(Records from a collection)
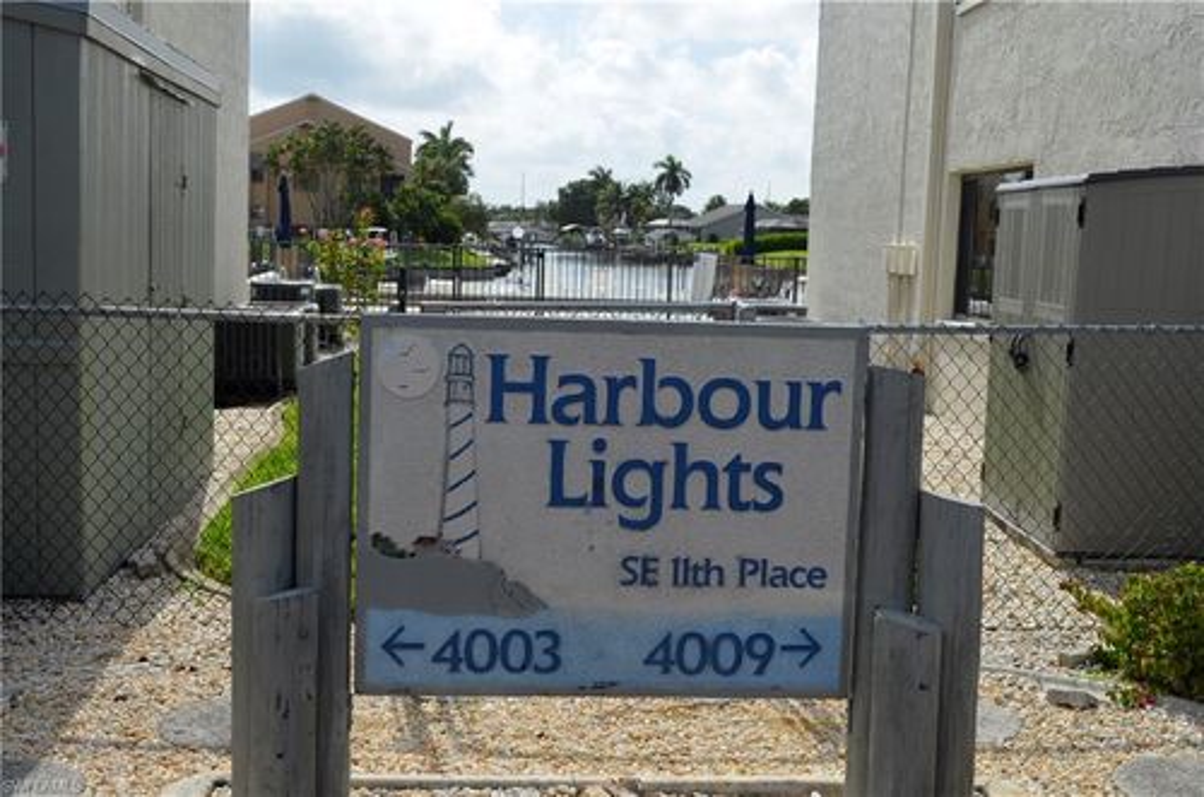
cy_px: 398
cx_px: 602
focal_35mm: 42
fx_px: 1402
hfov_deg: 46.5
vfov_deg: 31.7
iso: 100
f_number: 8
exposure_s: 1/250
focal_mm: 28
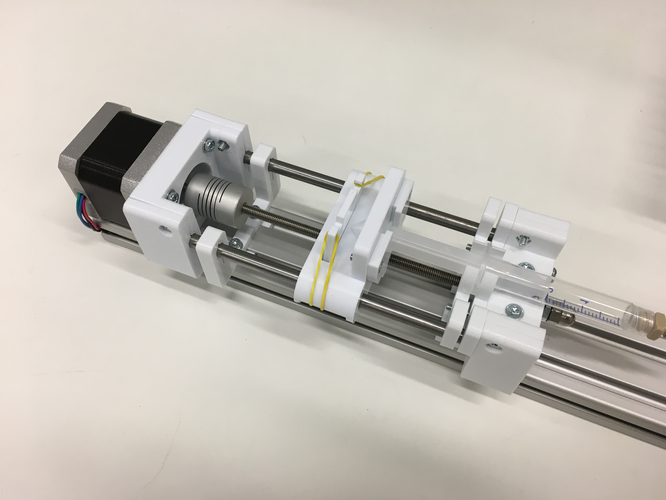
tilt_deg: -57.0
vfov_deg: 48.2
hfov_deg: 61.7
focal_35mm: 29
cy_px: 250
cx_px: 333
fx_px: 558
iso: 64
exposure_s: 1/33
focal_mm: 4.15
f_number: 2.2
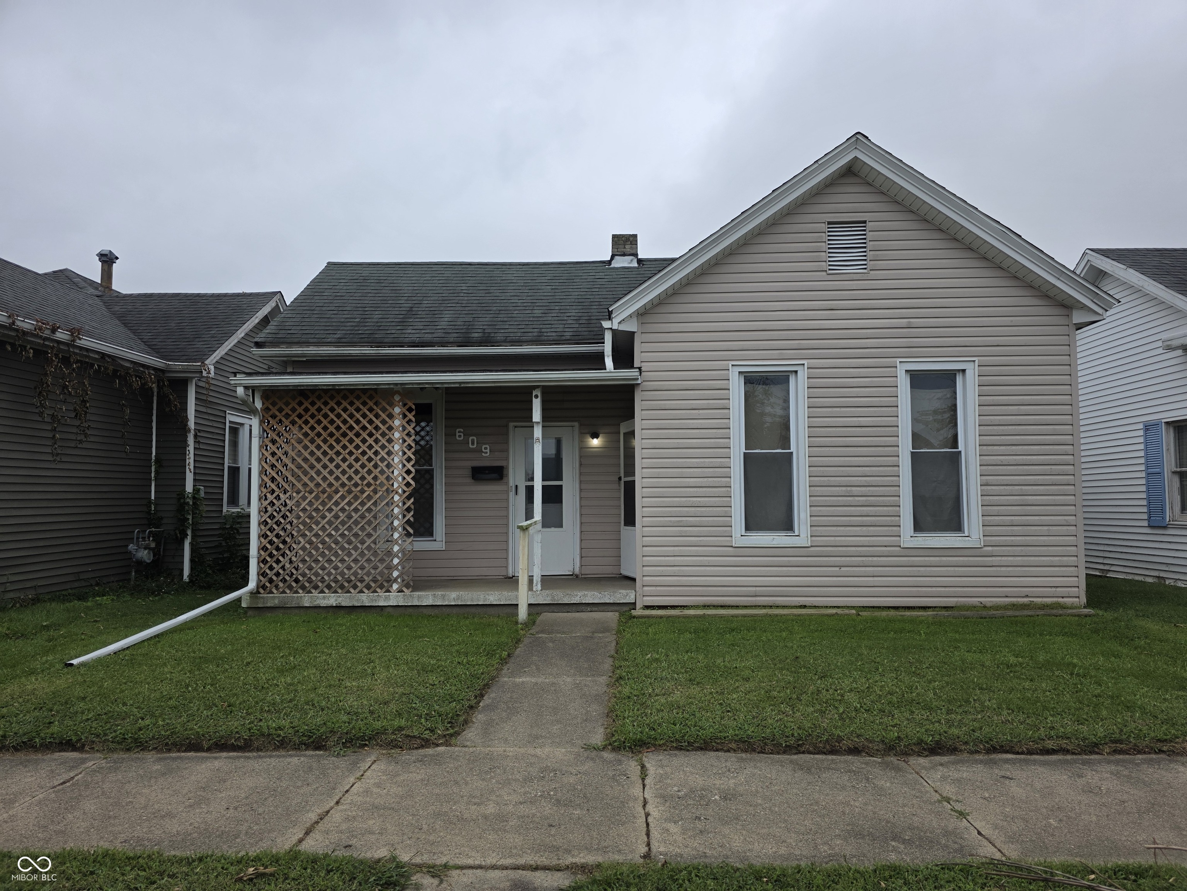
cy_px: 446
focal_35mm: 23
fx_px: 789
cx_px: 594
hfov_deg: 73.9
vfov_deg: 58.9
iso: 80
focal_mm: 6.3
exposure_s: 1/1804
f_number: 1.7
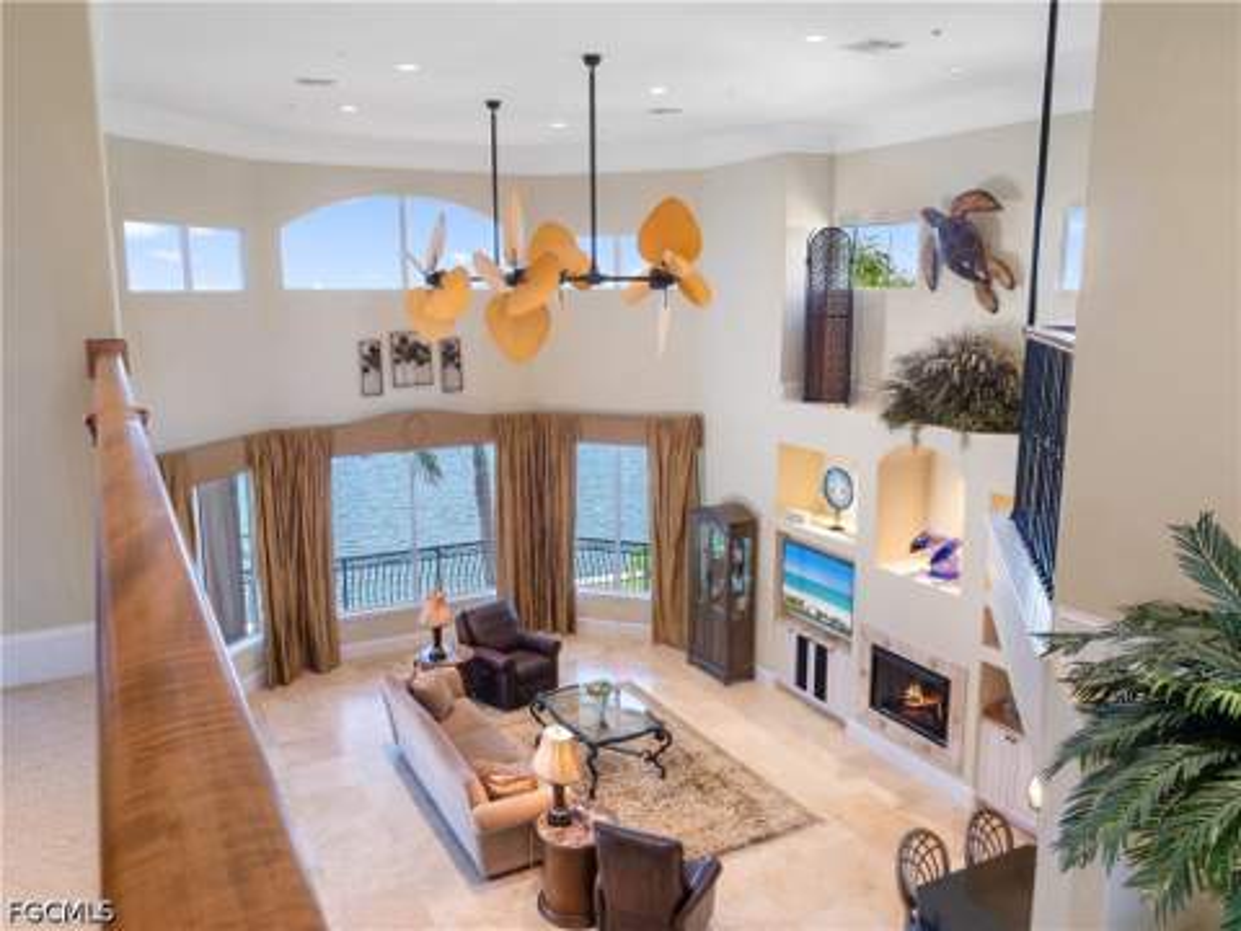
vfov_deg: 53.1
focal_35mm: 26
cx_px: 620
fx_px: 932
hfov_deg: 67.3
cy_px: 466
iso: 200
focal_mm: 13
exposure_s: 1/3
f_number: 7.1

**INSTRUCTION**
Begin at the first line of the records and please reproduce every line exactly through the one containing "exposure_s: 1/1804", leaving all pictures out.

**EXPECTED ANSWER**
cy_px: 398
cx_px: 602
focal_35mm: 42
fx_px: 1402
hfov_deg: 46.5
vfov_deg: 31.7
iso: 100
f_number: 8
exposure_s: 1/250
focal_mm: 28
tilt_deg: -57.0
vfov_deg: 48.2
hfov_deg: 61.7
focal_35mm: 29
cy_px: 250
cx_px: 333
fx_px: 558
iso: 64
exposure_s: 1/33
focal_mm: 4.15
f_number: 2.2
cy_px: 446
focal_35mm: 23
fx_px: 789
cx_px: 594
hfov_deg: 73.9
vfov_deg: 58.9
iso: 80
focal_mm: 6.3
exposure_s: 1/1804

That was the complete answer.